### THE PROBLEM
Collect every line in the entries below that contains the string "html". Case counts.

### SUPPLIED MATERIAL
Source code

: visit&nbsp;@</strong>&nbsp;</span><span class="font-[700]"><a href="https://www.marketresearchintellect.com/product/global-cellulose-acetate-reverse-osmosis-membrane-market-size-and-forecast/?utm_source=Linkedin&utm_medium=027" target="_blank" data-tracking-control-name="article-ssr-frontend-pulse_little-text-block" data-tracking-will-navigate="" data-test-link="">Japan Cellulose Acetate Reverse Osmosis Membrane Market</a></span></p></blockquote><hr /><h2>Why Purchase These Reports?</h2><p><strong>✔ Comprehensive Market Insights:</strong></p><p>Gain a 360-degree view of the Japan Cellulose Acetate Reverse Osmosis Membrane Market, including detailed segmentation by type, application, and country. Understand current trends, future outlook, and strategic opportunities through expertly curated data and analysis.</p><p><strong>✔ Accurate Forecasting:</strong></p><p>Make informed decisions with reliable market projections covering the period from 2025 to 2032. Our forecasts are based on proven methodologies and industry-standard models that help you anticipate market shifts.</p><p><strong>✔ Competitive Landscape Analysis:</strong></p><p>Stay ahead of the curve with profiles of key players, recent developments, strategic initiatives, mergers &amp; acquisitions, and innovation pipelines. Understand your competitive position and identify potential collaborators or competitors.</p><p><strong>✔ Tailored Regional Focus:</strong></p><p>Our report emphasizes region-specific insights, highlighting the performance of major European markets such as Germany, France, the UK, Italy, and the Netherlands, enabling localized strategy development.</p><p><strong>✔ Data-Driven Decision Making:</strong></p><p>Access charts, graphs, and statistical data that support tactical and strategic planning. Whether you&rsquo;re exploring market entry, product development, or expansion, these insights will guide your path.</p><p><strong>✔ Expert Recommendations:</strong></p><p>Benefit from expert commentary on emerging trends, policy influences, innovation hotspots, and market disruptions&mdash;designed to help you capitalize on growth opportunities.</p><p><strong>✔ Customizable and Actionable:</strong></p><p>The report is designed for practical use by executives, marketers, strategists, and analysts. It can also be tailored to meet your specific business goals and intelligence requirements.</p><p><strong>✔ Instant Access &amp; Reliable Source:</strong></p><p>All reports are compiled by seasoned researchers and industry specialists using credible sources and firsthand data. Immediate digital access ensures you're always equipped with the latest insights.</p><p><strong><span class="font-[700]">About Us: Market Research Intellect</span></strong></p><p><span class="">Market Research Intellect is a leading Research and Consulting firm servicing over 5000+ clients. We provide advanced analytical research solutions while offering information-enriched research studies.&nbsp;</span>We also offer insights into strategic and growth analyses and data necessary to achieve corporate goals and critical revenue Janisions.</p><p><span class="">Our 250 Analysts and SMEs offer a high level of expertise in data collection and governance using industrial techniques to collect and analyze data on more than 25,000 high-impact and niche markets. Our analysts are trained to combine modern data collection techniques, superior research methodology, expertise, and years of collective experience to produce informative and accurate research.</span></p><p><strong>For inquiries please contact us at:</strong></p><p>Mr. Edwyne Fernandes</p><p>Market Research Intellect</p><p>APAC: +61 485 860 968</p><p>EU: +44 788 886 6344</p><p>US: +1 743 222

==

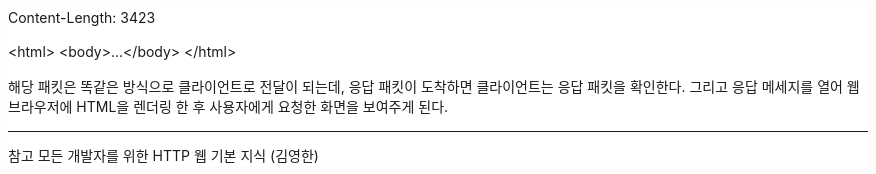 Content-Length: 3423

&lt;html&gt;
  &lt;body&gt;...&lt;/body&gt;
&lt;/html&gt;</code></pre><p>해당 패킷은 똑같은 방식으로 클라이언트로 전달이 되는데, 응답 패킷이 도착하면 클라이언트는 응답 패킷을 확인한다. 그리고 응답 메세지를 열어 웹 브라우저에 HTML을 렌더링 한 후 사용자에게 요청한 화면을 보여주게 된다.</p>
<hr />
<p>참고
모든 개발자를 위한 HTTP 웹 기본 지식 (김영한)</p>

### ANSWER SECTION
&lt;html&gt;
&lt;/html&gt;</code></pre><p>해당 패킷은 똑같은 방식으로 클라이언트로 전달이 되는데, 응답 패킷이 도착하면 클라이언트는 응답 패킷을 확인한다. 그리고 응답 메세지를 열어 웹 브라우저에 HTML을 렌더링 한 후 사용자에게 요청한 화면을 보여주게 된다.</p>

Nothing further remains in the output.